Internal misalignment is another contributing factor. The research highlighted a disconnect between technical and business stakeholders around the urgency and readiness for AI implementation. Chief Technology Officers (CTOs), for example, typically perceive AI projects as more urgent priorities than Chief Data Officers (CDOs). Until this gap is bridged, businesses will likely continue to struggle to build the trusted foundation of quality data required for AI success.
Use Case Example
A mid-market financial services provider embarked on an ambitious AI project aimed at improving customer analytics and driving targeted marketing campaigns. But rather than achieving rapid insights, the analytics initiative stalled. The reason? Customer information existed across six legacy systems, resulting in inconsistent data formats and duplicate records.
Data science teams wasted weeks on cleansing, standardizing, and de-duplicating critical customer data before even beginning to train the AI models. These lengthy processes delayed the project timeline, causing leadership to question the value of their AI investment.
Recognizing the underlying data quality issues, the company took decisive action by establishing centralized governance and rolling out a unified data model. With clear standards and ownership firmly defined, project timelines contracted, and output quality improved significantly.

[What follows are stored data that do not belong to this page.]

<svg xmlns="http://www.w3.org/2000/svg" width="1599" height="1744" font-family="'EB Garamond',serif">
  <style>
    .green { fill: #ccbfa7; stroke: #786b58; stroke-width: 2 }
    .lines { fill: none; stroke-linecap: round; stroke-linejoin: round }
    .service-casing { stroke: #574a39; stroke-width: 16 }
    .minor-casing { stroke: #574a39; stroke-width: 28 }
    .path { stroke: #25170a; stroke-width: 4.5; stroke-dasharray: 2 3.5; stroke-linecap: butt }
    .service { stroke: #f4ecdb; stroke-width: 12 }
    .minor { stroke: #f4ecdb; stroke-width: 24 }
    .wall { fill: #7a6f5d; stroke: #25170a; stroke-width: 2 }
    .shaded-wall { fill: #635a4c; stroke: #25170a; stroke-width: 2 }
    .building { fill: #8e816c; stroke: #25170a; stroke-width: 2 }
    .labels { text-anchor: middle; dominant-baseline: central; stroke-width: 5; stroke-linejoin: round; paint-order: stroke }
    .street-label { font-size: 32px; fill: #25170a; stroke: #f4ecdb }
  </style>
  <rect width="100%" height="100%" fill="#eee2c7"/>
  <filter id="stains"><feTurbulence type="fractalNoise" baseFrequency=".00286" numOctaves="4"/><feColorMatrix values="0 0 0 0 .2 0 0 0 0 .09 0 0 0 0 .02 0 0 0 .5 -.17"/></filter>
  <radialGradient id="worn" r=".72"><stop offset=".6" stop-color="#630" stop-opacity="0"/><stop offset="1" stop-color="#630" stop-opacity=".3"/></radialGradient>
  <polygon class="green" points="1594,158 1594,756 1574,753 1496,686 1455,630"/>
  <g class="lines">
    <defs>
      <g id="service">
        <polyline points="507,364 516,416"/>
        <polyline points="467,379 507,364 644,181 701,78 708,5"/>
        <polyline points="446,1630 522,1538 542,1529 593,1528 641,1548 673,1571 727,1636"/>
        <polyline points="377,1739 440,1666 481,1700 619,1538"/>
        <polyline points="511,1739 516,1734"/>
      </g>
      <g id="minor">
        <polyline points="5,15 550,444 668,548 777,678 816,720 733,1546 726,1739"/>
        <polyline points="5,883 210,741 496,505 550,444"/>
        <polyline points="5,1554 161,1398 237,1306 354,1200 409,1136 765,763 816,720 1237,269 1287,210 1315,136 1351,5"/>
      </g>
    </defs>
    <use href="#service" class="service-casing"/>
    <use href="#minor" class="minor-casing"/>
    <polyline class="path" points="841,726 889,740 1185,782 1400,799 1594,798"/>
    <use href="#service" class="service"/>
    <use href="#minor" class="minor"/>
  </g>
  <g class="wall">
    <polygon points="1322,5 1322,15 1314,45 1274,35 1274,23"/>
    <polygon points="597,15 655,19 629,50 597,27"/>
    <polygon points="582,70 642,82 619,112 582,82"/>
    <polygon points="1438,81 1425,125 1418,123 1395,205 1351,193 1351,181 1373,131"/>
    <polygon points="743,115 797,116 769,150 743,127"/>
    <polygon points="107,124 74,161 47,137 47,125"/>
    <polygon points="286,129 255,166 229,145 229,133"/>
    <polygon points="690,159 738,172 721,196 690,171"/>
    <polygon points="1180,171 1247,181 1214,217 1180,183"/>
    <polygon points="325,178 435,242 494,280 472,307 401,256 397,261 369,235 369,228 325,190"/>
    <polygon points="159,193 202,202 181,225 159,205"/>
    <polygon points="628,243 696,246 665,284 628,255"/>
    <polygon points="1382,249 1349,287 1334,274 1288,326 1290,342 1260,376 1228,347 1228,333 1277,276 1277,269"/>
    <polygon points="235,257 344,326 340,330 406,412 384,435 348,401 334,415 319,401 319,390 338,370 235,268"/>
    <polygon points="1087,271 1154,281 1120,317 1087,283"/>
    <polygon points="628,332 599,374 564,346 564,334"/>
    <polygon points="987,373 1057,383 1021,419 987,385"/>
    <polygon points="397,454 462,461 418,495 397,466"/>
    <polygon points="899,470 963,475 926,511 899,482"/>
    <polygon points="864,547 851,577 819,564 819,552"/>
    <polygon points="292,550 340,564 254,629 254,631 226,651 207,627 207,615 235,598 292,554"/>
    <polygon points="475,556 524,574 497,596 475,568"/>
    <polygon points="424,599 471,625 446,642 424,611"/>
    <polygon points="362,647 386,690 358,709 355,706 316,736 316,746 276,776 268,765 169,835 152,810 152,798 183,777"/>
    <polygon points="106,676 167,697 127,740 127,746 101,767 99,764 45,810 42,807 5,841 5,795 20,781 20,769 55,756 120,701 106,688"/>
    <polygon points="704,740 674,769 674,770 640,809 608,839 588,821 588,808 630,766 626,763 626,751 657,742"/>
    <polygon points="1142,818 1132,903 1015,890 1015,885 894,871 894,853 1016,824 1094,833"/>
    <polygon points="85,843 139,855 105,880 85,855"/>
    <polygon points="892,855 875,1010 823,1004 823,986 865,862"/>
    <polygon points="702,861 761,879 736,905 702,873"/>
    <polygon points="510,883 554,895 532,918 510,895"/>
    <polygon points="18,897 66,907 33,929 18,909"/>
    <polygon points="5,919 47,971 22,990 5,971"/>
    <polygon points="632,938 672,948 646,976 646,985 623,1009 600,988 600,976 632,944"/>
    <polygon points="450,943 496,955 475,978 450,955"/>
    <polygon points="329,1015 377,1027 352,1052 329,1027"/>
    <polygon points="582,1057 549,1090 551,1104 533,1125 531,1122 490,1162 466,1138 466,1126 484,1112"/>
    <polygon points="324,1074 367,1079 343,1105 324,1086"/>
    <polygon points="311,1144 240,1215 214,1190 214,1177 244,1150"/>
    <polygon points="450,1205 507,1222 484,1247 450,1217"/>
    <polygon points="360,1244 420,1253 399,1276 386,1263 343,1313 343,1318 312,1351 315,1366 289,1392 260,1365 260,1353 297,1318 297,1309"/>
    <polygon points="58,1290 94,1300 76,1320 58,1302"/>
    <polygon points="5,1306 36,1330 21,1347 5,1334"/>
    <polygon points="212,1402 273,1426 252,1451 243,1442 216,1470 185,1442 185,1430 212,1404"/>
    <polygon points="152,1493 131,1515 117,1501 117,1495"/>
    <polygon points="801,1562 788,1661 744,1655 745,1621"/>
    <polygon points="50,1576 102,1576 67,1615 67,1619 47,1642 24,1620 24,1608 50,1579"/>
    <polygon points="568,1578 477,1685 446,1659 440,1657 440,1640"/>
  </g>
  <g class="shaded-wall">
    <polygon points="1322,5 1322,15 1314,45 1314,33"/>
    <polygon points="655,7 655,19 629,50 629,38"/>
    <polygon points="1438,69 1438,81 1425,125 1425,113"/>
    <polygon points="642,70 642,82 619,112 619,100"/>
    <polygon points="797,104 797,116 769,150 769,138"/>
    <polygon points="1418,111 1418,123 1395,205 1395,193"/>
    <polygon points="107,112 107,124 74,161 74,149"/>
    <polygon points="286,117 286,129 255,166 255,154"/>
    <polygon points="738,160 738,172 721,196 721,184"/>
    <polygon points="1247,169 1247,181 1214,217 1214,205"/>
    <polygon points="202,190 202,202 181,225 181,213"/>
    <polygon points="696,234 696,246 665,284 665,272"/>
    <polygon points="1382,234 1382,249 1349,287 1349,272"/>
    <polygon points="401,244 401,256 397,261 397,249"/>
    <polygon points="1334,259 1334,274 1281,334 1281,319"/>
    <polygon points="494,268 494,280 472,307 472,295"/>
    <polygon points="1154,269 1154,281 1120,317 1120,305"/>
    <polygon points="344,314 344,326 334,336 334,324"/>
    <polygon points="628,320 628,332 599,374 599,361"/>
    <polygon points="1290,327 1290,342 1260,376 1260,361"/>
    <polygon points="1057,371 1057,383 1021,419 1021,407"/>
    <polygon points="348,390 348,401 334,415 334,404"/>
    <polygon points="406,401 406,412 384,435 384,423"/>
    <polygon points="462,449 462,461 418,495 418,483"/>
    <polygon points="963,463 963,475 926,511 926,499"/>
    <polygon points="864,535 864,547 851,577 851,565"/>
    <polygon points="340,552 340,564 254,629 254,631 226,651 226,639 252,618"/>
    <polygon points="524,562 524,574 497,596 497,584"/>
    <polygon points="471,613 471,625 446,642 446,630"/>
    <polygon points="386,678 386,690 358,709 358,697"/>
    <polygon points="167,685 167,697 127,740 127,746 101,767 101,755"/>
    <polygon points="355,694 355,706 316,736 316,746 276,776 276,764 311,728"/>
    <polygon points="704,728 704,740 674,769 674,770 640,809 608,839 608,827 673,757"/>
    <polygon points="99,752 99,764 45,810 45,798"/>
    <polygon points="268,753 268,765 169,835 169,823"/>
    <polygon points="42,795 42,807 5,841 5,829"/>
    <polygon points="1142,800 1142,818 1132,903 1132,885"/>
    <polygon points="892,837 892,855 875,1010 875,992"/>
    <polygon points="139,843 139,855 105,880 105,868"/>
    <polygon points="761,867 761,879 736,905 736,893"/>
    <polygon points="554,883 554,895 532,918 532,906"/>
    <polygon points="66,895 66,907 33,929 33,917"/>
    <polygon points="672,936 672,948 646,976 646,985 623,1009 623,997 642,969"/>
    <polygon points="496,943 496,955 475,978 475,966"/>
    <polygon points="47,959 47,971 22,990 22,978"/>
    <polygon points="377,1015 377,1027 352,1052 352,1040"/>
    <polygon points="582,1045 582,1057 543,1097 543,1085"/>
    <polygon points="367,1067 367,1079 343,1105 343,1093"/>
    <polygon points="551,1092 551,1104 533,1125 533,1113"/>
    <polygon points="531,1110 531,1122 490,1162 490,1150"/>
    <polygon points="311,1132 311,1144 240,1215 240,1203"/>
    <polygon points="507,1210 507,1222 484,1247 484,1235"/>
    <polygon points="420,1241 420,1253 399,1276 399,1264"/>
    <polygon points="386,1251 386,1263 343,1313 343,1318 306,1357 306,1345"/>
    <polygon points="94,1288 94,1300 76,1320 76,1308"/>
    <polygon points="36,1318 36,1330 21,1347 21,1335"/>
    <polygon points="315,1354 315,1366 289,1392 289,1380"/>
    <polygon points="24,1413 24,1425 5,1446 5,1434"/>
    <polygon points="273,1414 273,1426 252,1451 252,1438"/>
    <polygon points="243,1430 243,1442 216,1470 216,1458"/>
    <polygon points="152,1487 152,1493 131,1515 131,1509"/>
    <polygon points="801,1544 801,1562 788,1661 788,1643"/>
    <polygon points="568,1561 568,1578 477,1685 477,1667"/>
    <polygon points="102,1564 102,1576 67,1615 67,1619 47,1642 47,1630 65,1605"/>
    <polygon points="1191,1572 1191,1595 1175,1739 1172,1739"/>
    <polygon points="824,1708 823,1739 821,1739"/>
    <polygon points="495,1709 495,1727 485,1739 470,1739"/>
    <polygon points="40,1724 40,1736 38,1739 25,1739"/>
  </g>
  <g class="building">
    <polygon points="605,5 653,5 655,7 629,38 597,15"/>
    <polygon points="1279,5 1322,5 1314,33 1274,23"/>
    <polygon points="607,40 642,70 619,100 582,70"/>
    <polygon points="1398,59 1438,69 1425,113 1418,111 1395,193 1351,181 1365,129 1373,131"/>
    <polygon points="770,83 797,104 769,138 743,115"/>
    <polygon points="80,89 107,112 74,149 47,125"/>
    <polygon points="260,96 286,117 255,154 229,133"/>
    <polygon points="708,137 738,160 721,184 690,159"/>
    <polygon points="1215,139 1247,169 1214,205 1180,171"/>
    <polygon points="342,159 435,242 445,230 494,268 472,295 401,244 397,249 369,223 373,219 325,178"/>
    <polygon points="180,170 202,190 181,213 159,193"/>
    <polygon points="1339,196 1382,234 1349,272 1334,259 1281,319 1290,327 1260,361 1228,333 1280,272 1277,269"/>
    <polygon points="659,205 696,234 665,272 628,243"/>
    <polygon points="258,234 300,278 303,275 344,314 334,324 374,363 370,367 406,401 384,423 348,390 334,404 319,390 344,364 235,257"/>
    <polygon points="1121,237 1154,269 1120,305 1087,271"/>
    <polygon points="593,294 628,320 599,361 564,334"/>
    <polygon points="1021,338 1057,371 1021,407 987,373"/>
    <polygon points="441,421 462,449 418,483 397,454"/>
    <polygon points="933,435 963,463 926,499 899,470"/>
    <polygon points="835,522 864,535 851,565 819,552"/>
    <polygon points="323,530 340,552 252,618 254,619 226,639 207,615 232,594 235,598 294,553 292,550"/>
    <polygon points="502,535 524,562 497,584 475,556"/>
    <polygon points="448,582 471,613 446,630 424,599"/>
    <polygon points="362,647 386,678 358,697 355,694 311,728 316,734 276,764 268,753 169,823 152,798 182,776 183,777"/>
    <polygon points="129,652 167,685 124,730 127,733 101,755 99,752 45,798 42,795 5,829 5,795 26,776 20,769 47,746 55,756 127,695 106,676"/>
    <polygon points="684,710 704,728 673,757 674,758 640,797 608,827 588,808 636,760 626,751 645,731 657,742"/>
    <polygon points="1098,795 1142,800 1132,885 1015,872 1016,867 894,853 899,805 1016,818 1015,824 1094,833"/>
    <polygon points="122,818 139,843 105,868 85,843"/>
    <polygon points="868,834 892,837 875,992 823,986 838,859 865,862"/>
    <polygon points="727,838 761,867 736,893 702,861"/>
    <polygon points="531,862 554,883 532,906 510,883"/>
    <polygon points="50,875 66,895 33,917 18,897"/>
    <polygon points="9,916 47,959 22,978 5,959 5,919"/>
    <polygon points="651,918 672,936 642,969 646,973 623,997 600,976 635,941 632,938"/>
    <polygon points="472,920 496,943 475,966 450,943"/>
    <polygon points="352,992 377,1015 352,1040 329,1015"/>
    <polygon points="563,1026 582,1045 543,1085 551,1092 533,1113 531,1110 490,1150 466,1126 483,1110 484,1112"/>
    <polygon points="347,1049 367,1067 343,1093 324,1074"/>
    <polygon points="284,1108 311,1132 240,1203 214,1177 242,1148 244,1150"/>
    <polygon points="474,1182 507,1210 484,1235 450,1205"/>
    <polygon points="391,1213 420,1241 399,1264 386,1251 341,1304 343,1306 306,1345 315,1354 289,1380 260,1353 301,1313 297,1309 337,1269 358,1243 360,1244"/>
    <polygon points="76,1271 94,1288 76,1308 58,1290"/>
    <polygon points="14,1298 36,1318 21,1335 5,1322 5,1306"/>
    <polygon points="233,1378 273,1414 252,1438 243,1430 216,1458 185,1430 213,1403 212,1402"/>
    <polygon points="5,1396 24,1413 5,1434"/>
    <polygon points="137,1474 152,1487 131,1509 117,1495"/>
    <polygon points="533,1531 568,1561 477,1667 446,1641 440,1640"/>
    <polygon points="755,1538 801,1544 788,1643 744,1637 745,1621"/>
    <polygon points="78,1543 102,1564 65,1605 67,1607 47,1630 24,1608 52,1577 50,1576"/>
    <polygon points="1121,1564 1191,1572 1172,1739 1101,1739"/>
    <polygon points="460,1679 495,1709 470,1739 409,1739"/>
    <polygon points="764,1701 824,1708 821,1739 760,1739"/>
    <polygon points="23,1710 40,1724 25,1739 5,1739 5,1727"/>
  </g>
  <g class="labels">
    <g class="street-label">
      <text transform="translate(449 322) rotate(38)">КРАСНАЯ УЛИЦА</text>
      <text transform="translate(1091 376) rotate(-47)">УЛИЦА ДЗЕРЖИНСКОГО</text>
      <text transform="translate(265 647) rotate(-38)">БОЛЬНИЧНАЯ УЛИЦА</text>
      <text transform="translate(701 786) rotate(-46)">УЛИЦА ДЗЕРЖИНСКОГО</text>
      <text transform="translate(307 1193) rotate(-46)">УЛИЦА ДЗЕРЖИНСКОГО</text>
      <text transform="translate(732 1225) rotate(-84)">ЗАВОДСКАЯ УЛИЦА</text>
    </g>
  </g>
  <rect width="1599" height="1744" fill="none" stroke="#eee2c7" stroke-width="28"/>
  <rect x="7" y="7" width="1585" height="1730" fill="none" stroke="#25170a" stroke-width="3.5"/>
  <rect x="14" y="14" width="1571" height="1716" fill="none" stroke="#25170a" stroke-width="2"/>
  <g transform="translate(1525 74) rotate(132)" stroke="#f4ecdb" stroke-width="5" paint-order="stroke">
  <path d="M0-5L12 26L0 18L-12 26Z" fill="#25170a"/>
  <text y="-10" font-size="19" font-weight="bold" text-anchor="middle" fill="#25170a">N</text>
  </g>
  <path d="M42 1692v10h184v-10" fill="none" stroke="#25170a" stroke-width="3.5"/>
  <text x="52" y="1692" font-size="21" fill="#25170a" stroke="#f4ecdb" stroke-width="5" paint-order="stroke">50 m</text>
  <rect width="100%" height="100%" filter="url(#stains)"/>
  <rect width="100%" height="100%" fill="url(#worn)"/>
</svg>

A Roadmap to Data Confidence
To strengthen their confidence in data quality and unlock the full potential of AI, businesses must adopt a structured approach to data management. Here are five essential best practices to establish reliable foundations for AI-driven strategies:
Establish Joint Ownership Between Business & IT
Data quality isn’t solely an IT responsibility; it requires active participation and clear accountability from teams who produce, manage, and consume data across the organization. To establish joint ownership, encourage close alignment between decision-makers, such as CTOs, CDOs, and business executives, to agree on what “good” data looks like.
Create a Unified Data Model
Data silos are AI readiness’ greatest adversary. Eliminate this threat by introducing data standardization and harmonization practices to create consistency across business units.
Implement Proactive Data Governance
Effective data governance goes beyond basic compliance—it relies heavily on how organizations assess training data, ensure transparency, and reduce AI bias. Before scaling AI projects, establish trust in the data by deploying automated data validations, role-based access controls, and lineage tracking.
Secure Data Usage Across AI Tools
Closely monitor when and how employees use generative AI tools, as many users currently rely on unapproved external platforms, exposing sensitive or unvetted company information. To limit or eliminate this practice, establish clear AI usage policies while providing secure internal platforms that deliver powerful AI outputs without compromising data security or integrity.
Start Small but Design for Scale
Launch AI projects within defined business domains, such as marketing or finance, with centrally managed, high-quality datasets. Build early success stories—underpinned by an agile and scalable data infrastructure— to drive broader adoption.
Don’t Risk Falling Behind
Good data quality isn’t optional; it’s the fuel powering every successful AI initiative. Organizations can’t afford to adopt a “wait and see” approach to governance or hope that poor-quality data might still yield high-quality results. Those who neglect this essential investment will be forced to watch from a distance as forward-thinking competitors race ahead.
As enterprise analytics continue to evolve toward AI-driven, real-time, and democratized capabilities, organizations that establish strong foundations of data trust and governance will be best prepared to capitalize on change for a competitive advantage. Therefore, leaders who prioritize data quality as a strategic imperative today will inevitably win the AI race tomorrow.